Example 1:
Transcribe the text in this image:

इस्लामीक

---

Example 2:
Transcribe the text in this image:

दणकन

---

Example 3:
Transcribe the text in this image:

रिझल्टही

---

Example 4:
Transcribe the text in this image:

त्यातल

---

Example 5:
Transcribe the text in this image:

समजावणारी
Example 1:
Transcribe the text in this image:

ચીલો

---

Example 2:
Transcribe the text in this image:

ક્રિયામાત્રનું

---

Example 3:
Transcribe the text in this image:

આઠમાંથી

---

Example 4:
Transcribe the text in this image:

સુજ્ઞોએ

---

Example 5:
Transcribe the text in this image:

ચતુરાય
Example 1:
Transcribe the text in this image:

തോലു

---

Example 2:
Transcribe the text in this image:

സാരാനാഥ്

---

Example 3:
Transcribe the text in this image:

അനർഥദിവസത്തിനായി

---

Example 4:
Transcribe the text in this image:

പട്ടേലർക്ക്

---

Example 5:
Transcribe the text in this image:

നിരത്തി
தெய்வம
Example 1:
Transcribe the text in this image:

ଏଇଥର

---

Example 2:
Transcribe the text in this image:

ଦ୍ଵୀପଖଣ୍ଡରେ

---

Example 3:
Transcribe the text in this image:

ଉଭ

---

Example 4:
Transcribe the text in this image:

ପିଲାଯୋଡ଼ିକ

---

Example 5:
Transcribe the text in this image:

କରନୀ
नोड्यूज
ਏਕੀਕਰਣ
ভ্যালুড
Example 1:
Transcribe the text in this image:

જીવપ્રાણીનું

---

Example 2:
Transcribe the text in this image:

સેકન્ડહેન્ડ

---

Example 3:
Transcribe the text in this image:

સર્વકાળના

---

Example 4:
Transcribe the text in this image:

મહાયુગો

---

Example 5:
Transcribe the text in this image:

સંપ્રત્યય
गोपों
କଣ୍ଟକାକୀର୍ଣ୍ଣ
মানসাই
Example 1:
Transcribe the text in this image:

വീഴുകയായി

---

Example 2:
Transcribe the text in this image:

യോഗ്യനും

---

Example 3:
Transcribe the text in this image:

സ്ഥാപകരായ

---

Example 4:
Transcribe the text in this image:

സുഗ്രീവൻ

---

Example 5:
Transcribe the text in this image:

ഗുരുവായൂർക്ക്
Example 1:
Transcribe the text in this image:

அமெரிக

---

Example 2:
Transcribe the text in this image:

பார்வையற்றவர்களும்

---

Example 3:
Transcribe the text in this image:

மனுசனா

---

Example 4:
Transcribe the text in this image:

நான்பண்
===
EXERCISE AIM = Return all of the material above exactly as it stands.

ANSWER TO THIS PROBLEM =
Example 1:
Transcribe the text in this image:

इस्लामीक

---

Example 2:
Transcribe the text in this image:

दणकन

---

Example 3:
Transcribe the text in this image:

रिझल्टही

---

Example 4:
Transcribe the text in this image:

त्यातल

---

Example 5:
Transcribe the text in this image:

समजावणारी
Example 1:
Transcribe the text in this image:

ચીલો

---

Example 2:
Transcribe the text in this image:

ક્રિયામાત્રનું

---

Example 3:
Transcribe the text in this image:

આઠમાંથી

---

Example 4:
Transcribe the text in this image:

સુજ્ઞોએ

---

Example 5:
Transcribe the text in this image:

ચતુરાય
Example 1:
Transcribe the text in this image:

തോലു

---

Example 2:
Transcribe the text in this image:

സാരാനാഥ്

---

Example 3:
Transcribe the text in this image:

അനർഥദിവസത്തിനായി

---

Example 4:
Transcribe the text in this image:

പട്ടേലർക്ക്

---

Example 5:
Transcribe the text in this image:

നിരത്തി
தெய்வம
Example 1:
Transcribe the text in this image:

ଏଇଥର

---

Example 2:
Transcribe the text in this image:

ଦ୍ଵୀପଖଣ୍ଡରେ

---

Example 3:
Transcribe the text in this image:

ଉଭ

---

Example 4:
Transcribe the text in this image:

ପିଲାଯୋଡ଼ିକ

---

Example 5:
Transcribe the text in this image:

କରନୀ
नोड्यूज
ਏਕੀਕਰਣ
ভ্যালুড
Example 1:
Transcribe the text in this image:

જીવપ્રાણીનું

---

Example 2:
Transcribe the text in this image:

સેકન્ડહેન્ડ

---

Example 3:
Transcribe the text in this image:

સર્વકાળના

---

Example 4:
Transcribe the text in this image:

મહાયુગો

---

Example 5:
Transcribe the text in this image:

સંપ્રત્યય
गोपों
କଣ୍ଟକାକୀର୍ଣ୍ଣ
মানসাই
Example 1:
Transcribe the text in this image:

വീഴുകയായി

---

Example 2:
Transcribe the text in this image:

യോഗ്യനും

---

Example 3:
Transcribe the text in this image:

സ്ഥാപകരായ

---

Example 4:
Transcribe the text in this image:

സുഗ്രീവൻ

---

Example 5:
Transcribe the text in this image:

ഗുരുവായൂർക്ക്
Example 1:
Transcribe the text in this image:

அமெரிக

---

Example 2:
Transcribe the text in this image:

பார்வையற்றவர்களும்

---

Example 3:
Transcribe the text in this image:

மனுசனா

---

Example 4:
Transcribe the text in this image:

நான்பண்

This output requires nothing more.